[TASK TO COMPLETE] Repeat the entries below exactly as they appear, with no pictures.

[DATA SUPPLIED]
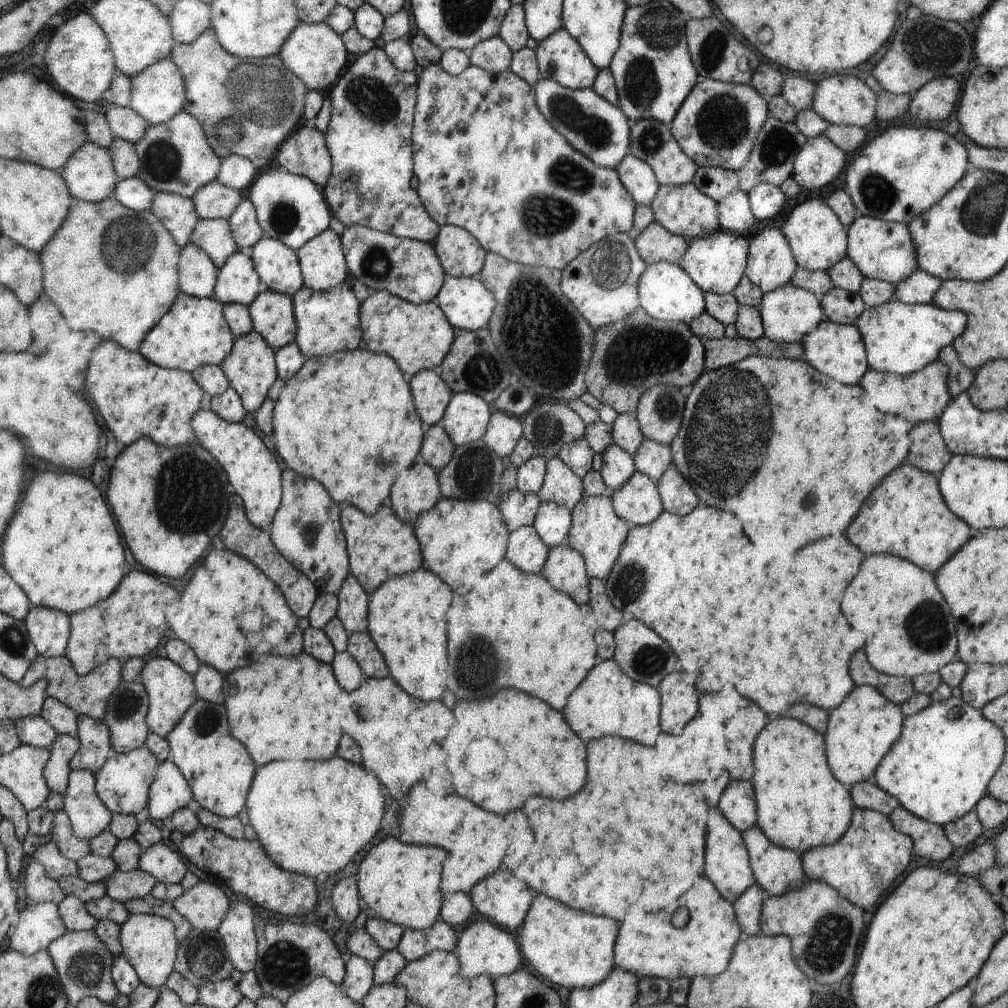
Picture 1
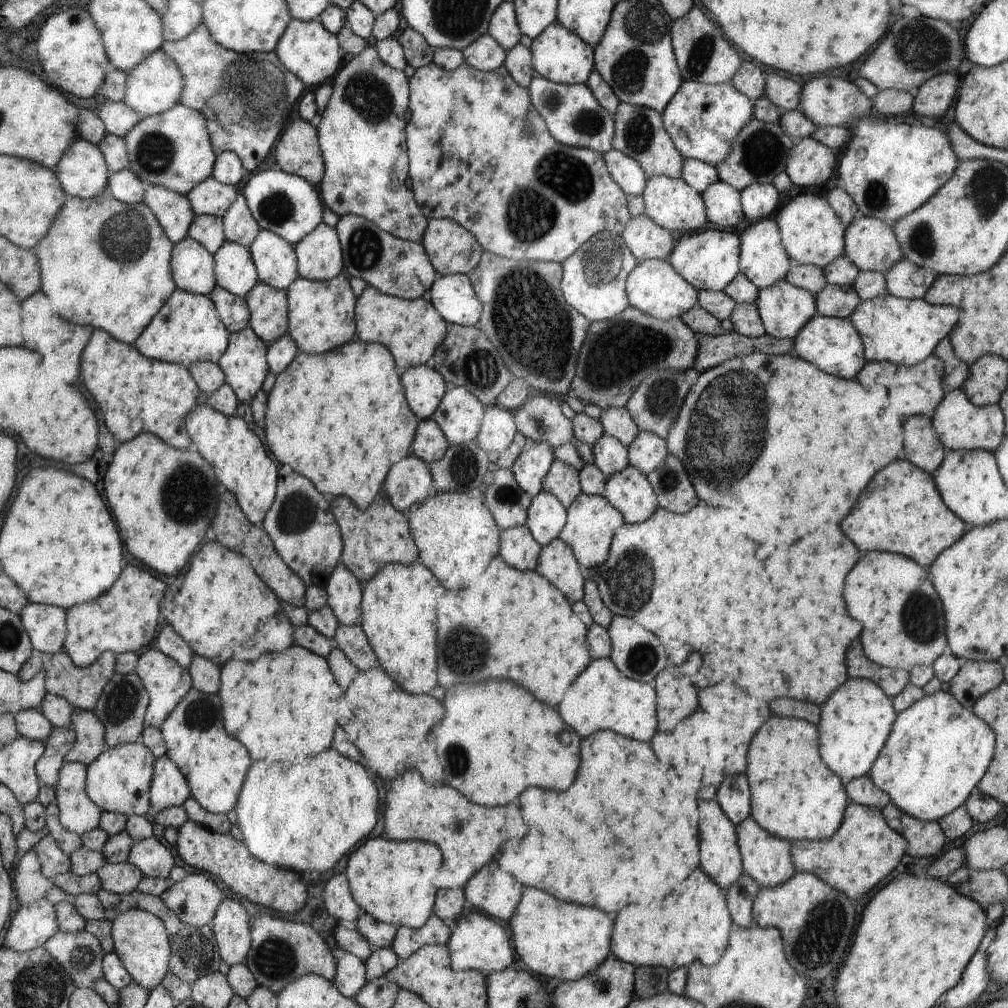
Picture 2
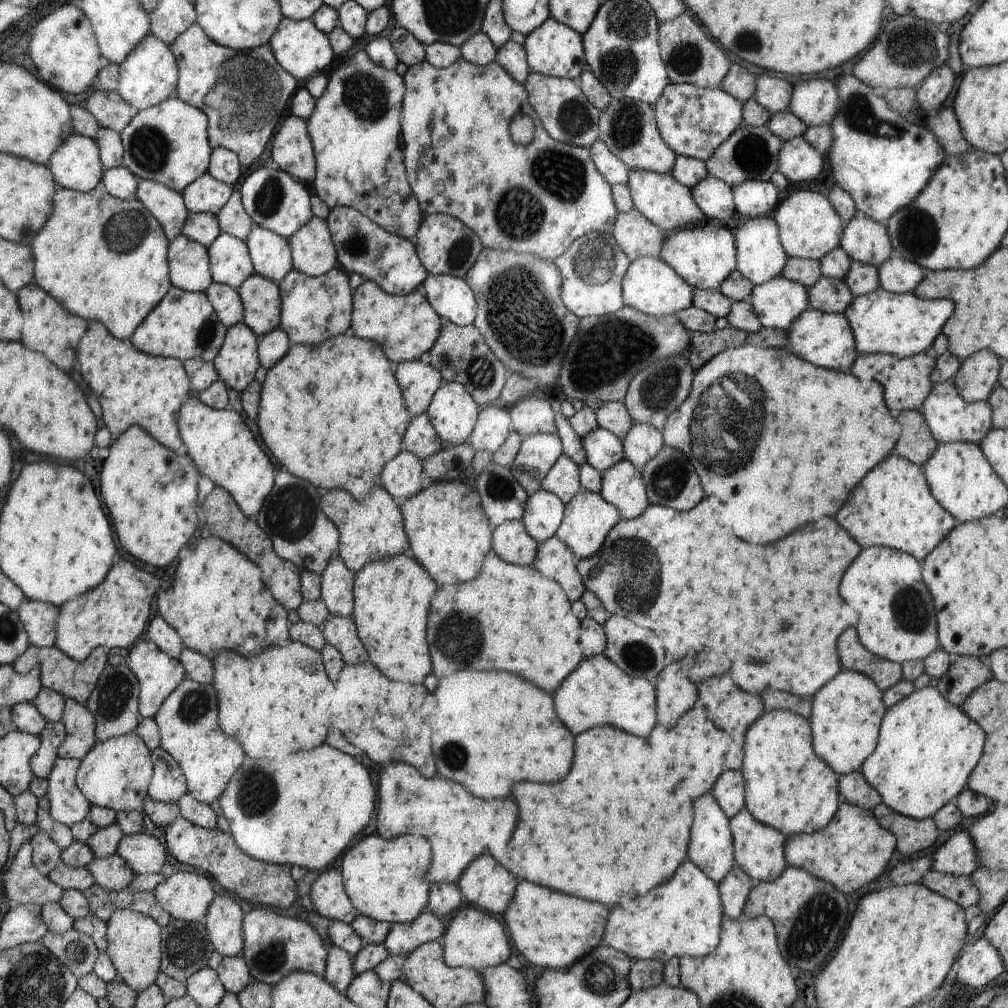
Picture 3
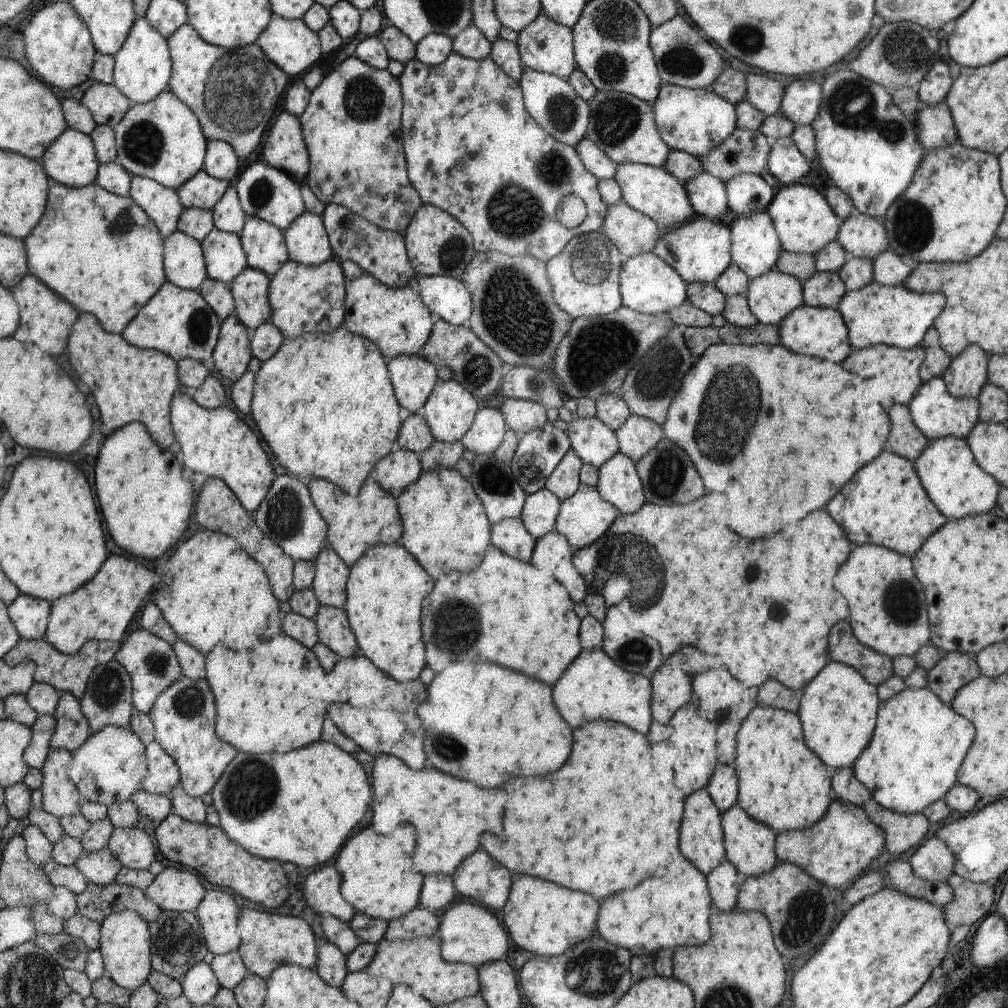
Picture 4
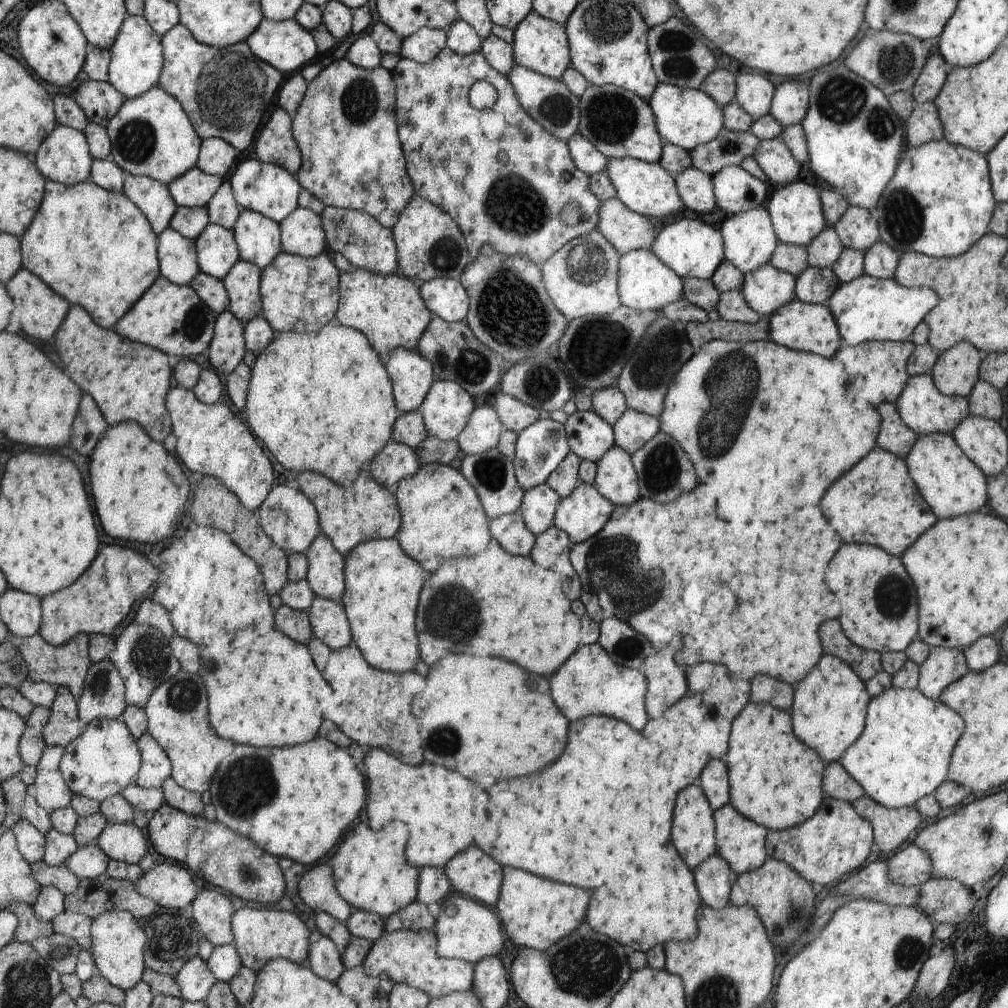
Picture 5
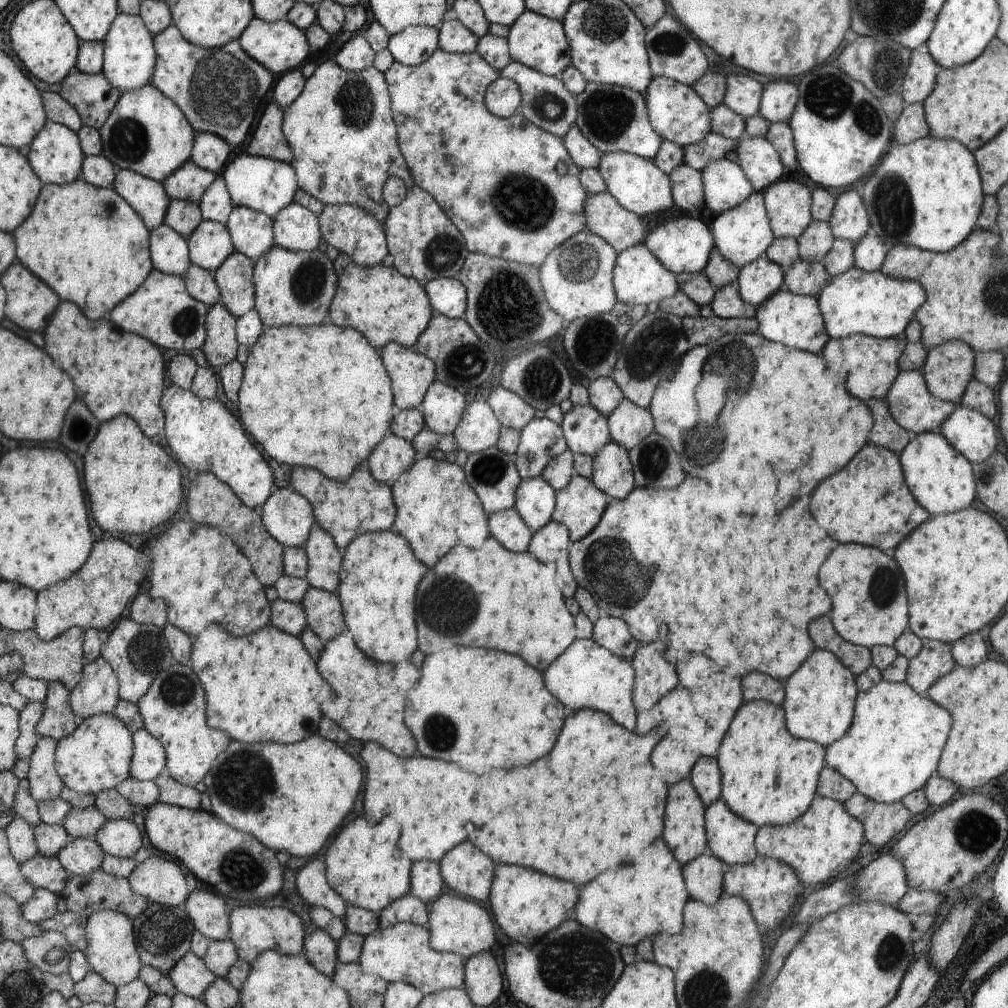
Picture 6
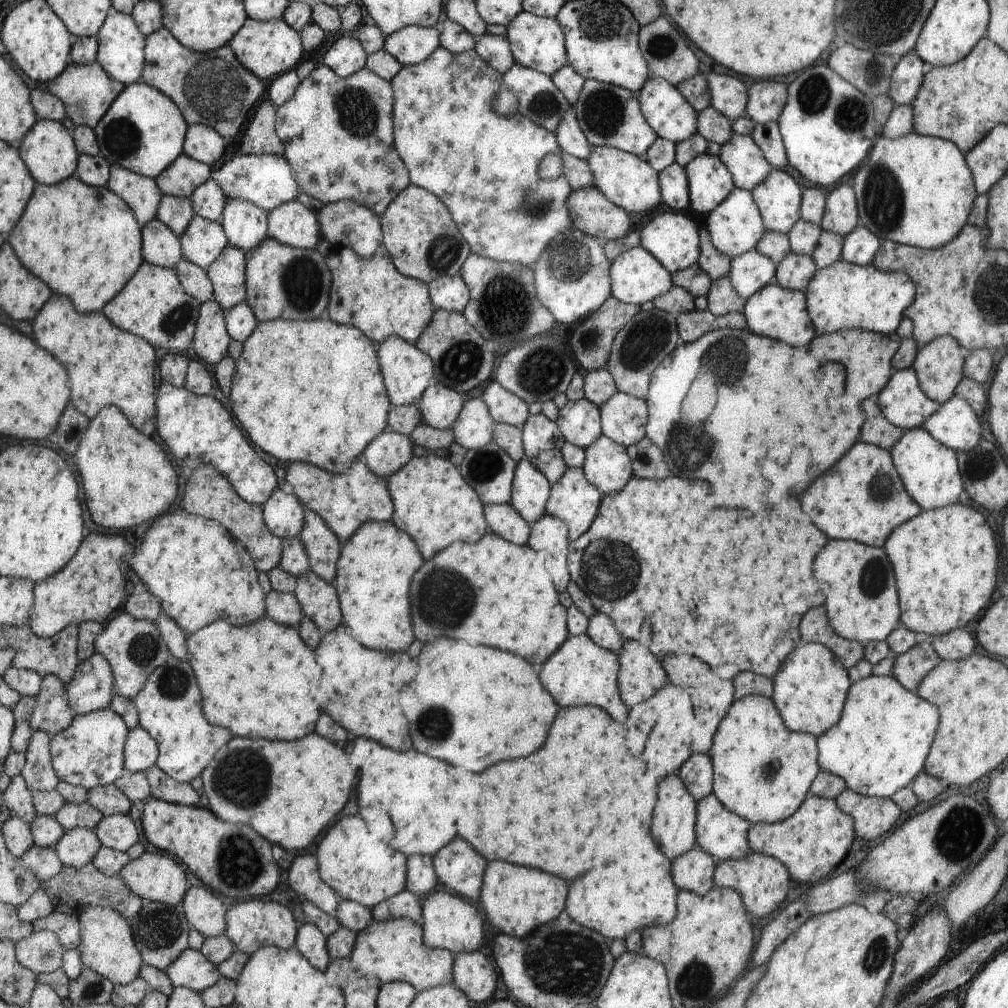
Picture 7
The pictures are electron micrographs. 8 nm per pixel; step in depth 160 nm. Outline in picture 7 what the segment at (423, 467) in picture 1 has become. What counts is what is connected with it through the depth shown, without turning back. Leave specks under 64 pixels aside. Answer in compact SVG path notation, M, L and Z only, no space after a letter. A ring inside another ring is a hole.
M386 431L370 441L362 456L374 474L388 479L412 460L412 442L408 435Z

[RESULT FOR THIS TASK]
Picture 1
Picture 2
Picture 3
Picture 4
Picture 5
Picture 6
Picture 7
The pictures are electron micrographs. 8 nm per pixel; step in depth 160 nm. Outline in picture 7 what the segment at (423, 467) in picture 1 has become. What counts is what is connected with it through the depth shown, without turning back. Leave specks under 64 pixels aside. Answer in compact SVG path notation, M, L and Z only, no space after a letter. A ring inside another ring is a hole.
M386 431L370 441L362 456L374 474L388 479L412 460L412 442L408 435Z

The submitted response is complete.